There are two main parts of immunity in vertebrates, which and what characterize them?
- Innate immunity: first line of response - fast acting but less specific, inherited and consists or physiological barriers, phagocytic cells, PRR (pattern recognition receptors) that recognizes PAMPs (pathogen associated molecular patterns) and the complement system. The responses of the innate system is kind of “fixed” and also activates the second line of defence.
- Adaptive immunity: the second line of defence - slower but extremely specific and effective, huge variation that is not inherited but generated randomly, consistes of B and T cells (lymphocytes). This system “evolves” during infection to be the perfect counterattack to the pathogen.
Remember, both of these are equally important and communicates. One can not exist without the other. Although some not so severe infectioons can be handled by the innate immunity alone.
Where are immune cells found? is any organ central?
Everywhere! Immune cells need to be everywhere to patrol for pathogens, but the most central organ in the immune systetm is the lymph nodes, where innate and adaptive immunity meet.
How does immune cells communicate?
The immune cells communicate via cell-cell interactions and via messenger proteins called cytokines (the hormones of the immune system). Chemokines are a subset of cytokines that act as chemoattractants that can recruit immune cells to where they’re needed, also inducers of the imflammarory response (swelling, heat, redness, pain/tenderness).

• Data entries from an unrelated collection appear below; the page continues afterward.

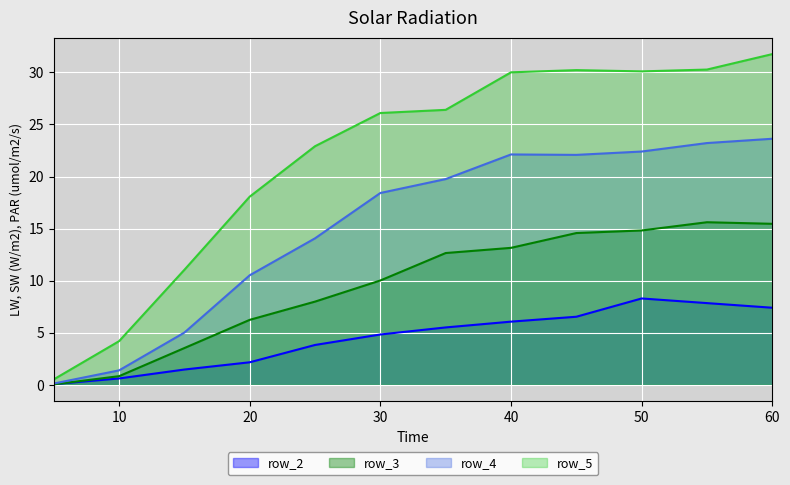

Which category has the lowest value in the row_2 series?

5.0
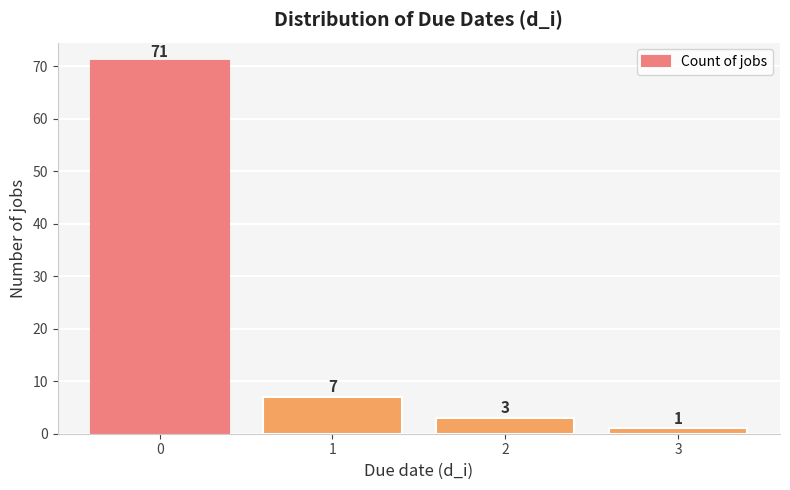

What is the value of the 4th bar from the left?

1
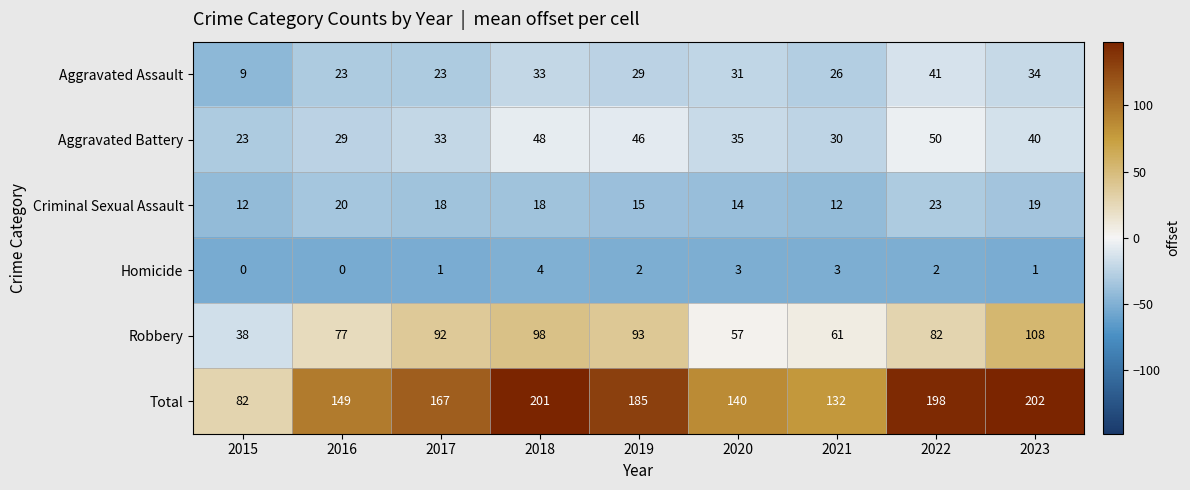

Which series has the widest spread of values?

Total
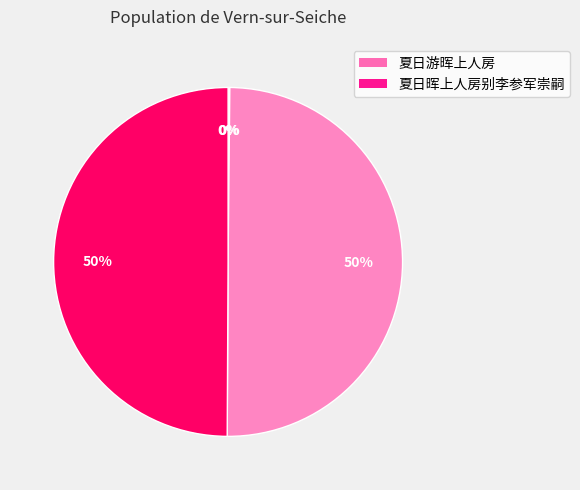

How many segments does this pie chart have?

4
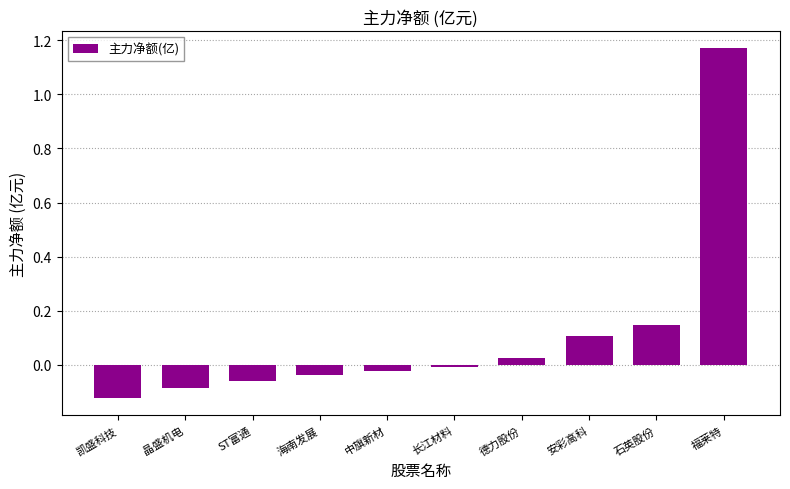

What is the label of the 2nd bar from the left?

晶盛机电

The adaptive immunity have a feature that is very unique; memory, explain it in brief.
The immunologic memory have the ability to respond much more swiftly and with greater efficiency during a second exposure to the same pathogen. Unlike almost any other biological system, the vertebrate immune response has evolved not only the ability to learn from (adapt to) its encounters with foreign antigen in real time but also the ability to store this information for future use.
So, during the primary response (first exposure) the lymphocytes are produced, honed and stored, and during the secondary response (repeated exposure), kin to the stored lymphocytes, aka memory lymphocytes, are re-enlisted to fight again, a much swifter and more efficient response. So the strategy is saved, not the pathogen.
Note, for some infections, there is need for several exposures to provide a good enough protection, this is the basis for booster shots of vaccines.